> [TASK TO COMPLETE]:
How many lines in the data hold the string "diff"? State the number alone.
━━━ RECORDS
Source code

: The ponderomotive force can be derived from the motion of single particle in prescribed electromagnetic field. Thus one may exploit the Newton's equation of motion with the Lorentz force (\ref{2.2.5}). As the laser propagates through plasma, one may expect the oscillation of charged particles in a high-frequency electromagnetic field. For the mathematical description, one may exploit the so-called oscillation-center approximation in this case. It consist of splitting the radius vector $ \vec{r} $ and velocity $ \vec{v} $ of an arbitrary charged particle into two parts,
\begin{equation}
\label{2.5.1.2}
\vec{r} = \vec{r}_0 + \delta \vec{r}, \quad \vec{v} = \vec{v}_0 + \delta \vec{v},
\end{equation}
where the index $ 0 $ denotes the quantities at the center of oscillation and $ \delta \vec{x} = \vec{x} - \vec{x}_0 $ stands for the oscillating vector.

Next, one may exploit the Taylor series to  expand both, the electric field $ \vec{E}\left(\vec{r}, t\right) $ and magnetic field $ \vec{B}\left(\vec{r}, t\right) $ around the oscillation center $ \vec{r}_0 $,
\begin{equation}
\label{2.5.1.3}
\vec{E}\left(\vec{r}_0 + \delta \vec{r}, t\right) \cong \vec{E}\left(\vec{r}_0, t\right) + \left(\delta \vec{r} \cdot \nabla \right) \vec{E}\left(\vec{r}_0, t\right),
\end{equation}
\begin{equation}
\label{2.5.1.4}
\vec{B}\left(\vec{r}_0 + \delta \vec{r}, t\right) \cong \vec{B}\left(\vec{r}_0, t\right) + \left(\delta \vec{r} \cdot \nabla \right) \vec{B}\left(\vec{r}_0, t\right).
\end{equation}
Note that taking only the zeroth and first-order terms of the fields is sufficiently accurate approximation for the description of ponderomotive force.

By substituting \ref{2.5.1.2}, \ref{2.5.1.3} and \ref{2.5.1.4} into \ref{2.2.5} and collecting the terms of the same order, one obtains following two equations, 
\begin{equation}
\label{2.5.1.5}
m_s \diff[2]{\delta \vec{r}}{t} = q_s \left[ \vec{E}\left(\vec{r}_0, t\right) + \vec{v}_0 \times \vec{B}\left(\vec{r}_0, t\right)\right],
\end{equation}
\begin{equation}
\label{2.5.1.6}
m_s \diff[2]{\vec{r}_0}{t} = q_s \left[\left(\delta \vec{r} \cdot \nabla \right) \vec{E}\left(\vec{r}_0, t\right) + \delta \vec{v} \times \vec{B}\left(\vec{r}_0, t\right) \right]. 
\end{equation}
━━━━━━
> [RESPONSE]:
2